Early on, we worked with youth. I did a pilot when I started LINC: a four week camp with eight black boys. That was a personal fact-finding. God led me to do that. For four weeks I worked with the boys. I wanted to see what the deficits were, that people talk about for black boys. Yeah, it was extremely chilling experience. I cried every day. After that, I was just kind of lost. The school’s inability to teach all children at the same rate, and with the same attention, and get the same progress was disturbing. I was called to a meeting with the superintendent of the schools, and there was a group where youth development people met. This resulted in LINC getting grant monies for an after school program for about 45 students that got referred to the office the most. Incognito, that is kind of how LINC’s L.I.T.E. Manhood program was born.
INTROSPECTION
I’m a doer. So some times, and by right, sometimes I am accused of not having all the ducks in a row because I learn best by just jumping in. I jump in and I figure it out as I go. That’s how everything has taken off. Things just fall into place. I don’t know whether I did it, but a lot of LINC’s successes have come from me being in the right place at the right time. I call it Divine Intervention.
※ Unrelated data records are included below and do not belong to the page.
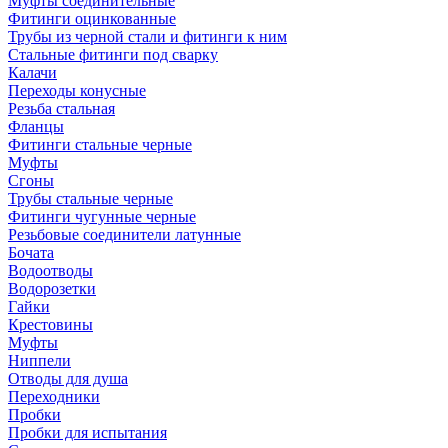
Муфты соединительные
Фитинги оцинкованные
Трубы из черной стали и фитинги к ним
Стальные фитинги под сварку
Калачи
Переходы конусные
Резьба стальная
Фланцы
Фитинги стальные черные
Муфты
Сгоны
Трубы стальные черные
Фитинги чугунные черные
Резьбовые соединители латунные
Бочата
Водоотводы
Водорозетки
Гайки
Крестовины
Муфты
Ниппели
Отводы для душа
Переходники
Пробки
Пробки для испытания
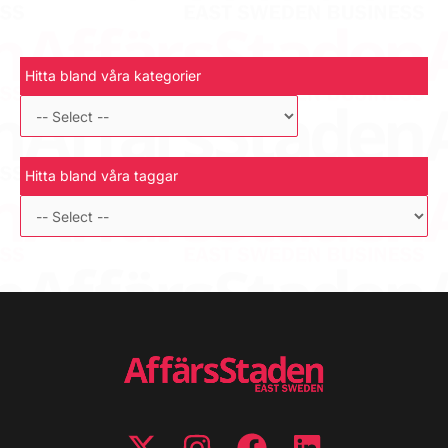
Hitta bland våra kategorier
Hitta bland våra taggar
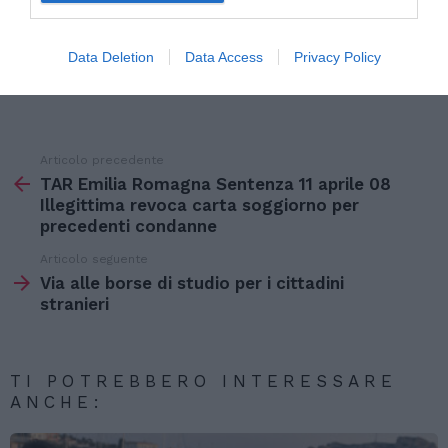
Read English version on Africa-news.eu
Data Deletion
Data Access
Privacy Policy
Articolo precedente
Vedi
di
TAR Emilia Romagna Sentenza 11 aprile 08
più
Illegittima revoca carta soggiorno per
precedenti condanne
Articolo seguente
Via alle borse di studio per i cittadini
stranieri
TI POTREBBERO INTERESSARE
ANCHE:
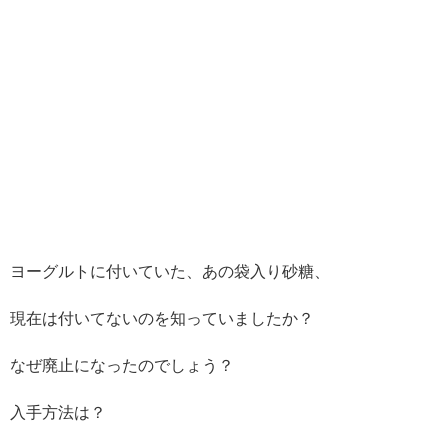
ヨーグルトに付いていた、あの袋入り砂糖、
現在は付いてないのを知っていましたか？
なぜ廃止になったのでしょう？
入手方法は？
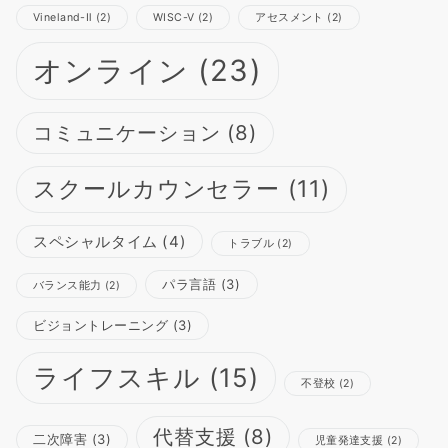
Vineland-Ⅱ
(2)
WISC-Ⅴ
(2)
アセスメント
(2)
オンライン
(23)
コミュニケーション
(8)
スクールカウンセラー
(11)
スペシャルタイム
(4)
トラブル
(2)
パラ言語
(3)
バランス能力
(2)
ビジョントレーニング
(3)
ライフスキル
(15)
不登校
(2)
代替支援
(8)
二次障害
(3)
児童発達支援
(2)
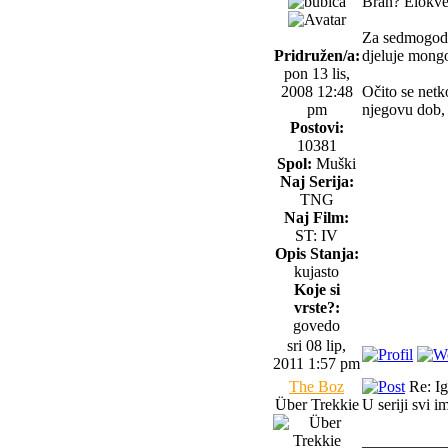
Bran? Elokve
Za sedmogodiš
Pridružen/a:
djeluje mong
pon 13 lis,
2008 12:48
Očito se netk
pm
njegovu dob, p
Postovi:
10381
Spol:
Muški
Naj Serija:
TNG
Naj Film:
ST: IV
Opis Stanja:
kujasto
Koje si
vrste?:
govedo
sri 08 lip,
2011 1:57 pm
The Boz
Re: Igr
Über Trekkie
U seriji svi 
__________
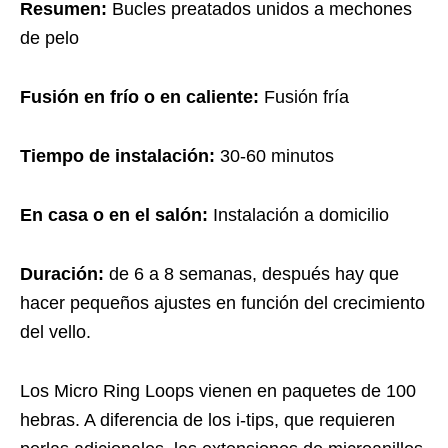
Resumen:
Bucles preatados unidos a mechones
de pelo
Fusión en frío o en caliente:
Fusión fría
Tiempo de instalación:
30-60 minutos
En casa o en el salón:
Instalación a domicilio
Duración:
de 6 a 8 semanas, después hay que
hacer pequeños ajustes en función del crecimiento
del vello.
Los Micro Ring Loops vienen en paquetes de 100
hebras. A diferencia de los i-tips, que requieren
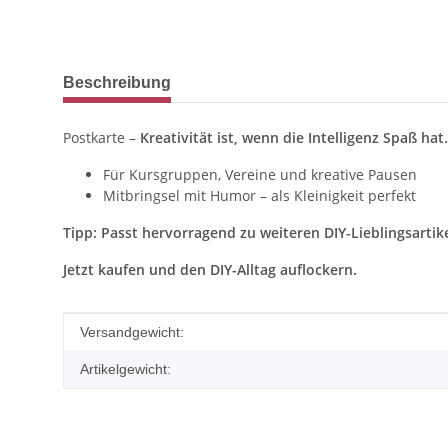
weitere Registerkarten anzeigen
Beschreibung
Postkarte –
Kreativität ist, wenn die Intelligenz Spaß hat.
Für Kursgruppen, Vereine und kreative Pausen
Mitbringsel mit Humor – als Kleinigkeit perfekt
Tipp: Passt hervorragend zu weiteren DIY-Lieblingsartike
Jetzt kaufen und den DIY-Alltag auflockern.
Produkteigenschaft
Wert
Versandgewicht:
Artikelgewicht:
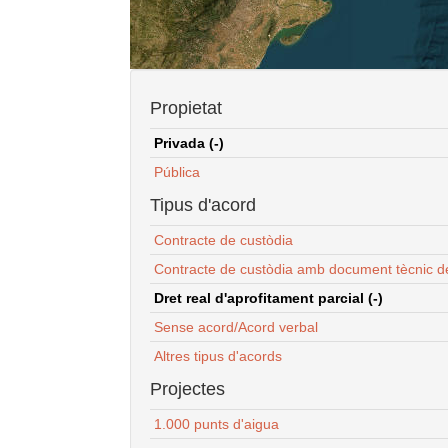
Propietat
Privada (-)
Pública
Tipus d'acord
Contracte de custòdia
Contracte de custòdia amb document tècnic d
Dret real d'aprofitament parcial (-)
Sense acord/Acord verbal
Altres tipus d'acords
Projectes
1.000 punts d'aigua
It is about being flexible with the work that LINC was doing so that we were open to collaborate with different organizations and funders.
A lot of the projects that LINC has undertaken come from what I see as a gap in my own personal development. It was fundamentally that I went to an all-black Christian school K-8, then found myself in a middle school with my white brothers and sisters. I was academically prepared, but I didn’t have a lot of social awareness. So the environment kinda bred mediocrity. Thinking about that takes me back to when I worked with those first eight black boys. They didn’t have, either, the ability to communicate effectively in that environment, which equalled academic deficits. LINC’s work with African-American males was based on those pieces from my own life.
GROWTH
Growth of self-awareness has been at the root of the work I do.
Growth of self-awareness has been at the root of the work I do. I got what is at the core of my being from my mother: being a helper. She would give anybody – black, white, rich, poor – the clothes off her back and she didn’t complain about it. I used to push back. I used to confront. I used to let others know the things they could improve in, and believe me, they didn’t have any problems letting me know what they thought I could improve on. One of the things I’ve learned over time is I don’t mind being vulnerable. A lot of my success has come from that phenomena. It creates real and intense relationships.
VISION
We are working for equality for people with criminal histories to be treated like they don’t have a history at all.
I feel like we are getting there. I really do.
I feel like we are getting there. I really do. I think it has become even more significant – look at the Governor’s statewide reentry council collaborative. Just with them moving – changing the language we use to talk about people who have been incarcerated. It might have gone from one derogatory term to another, but it went from on derogatory term to a less derogatory term. I see that words like “returning citizen” are trying to take the edge off. People are now being more open to not treating people based on their worst mistake.
Believe it or not, I do absolutely still have the same amount of energy for this work as when I first started. Knowing that I am drawing to the end – I think that you can stay around too long and stifle an agency – I’ve about three or four more years before I move to my next department of life, which is being a therapist. My goal is to be a good one. Back to self-awareness. I think that is what fixes people. Really understanding how you got where you are. A person with a problem is the person who doesn’t know what the problem is. Really being honest and in-your-face with yourself, especially the ugly stuff, so yeah.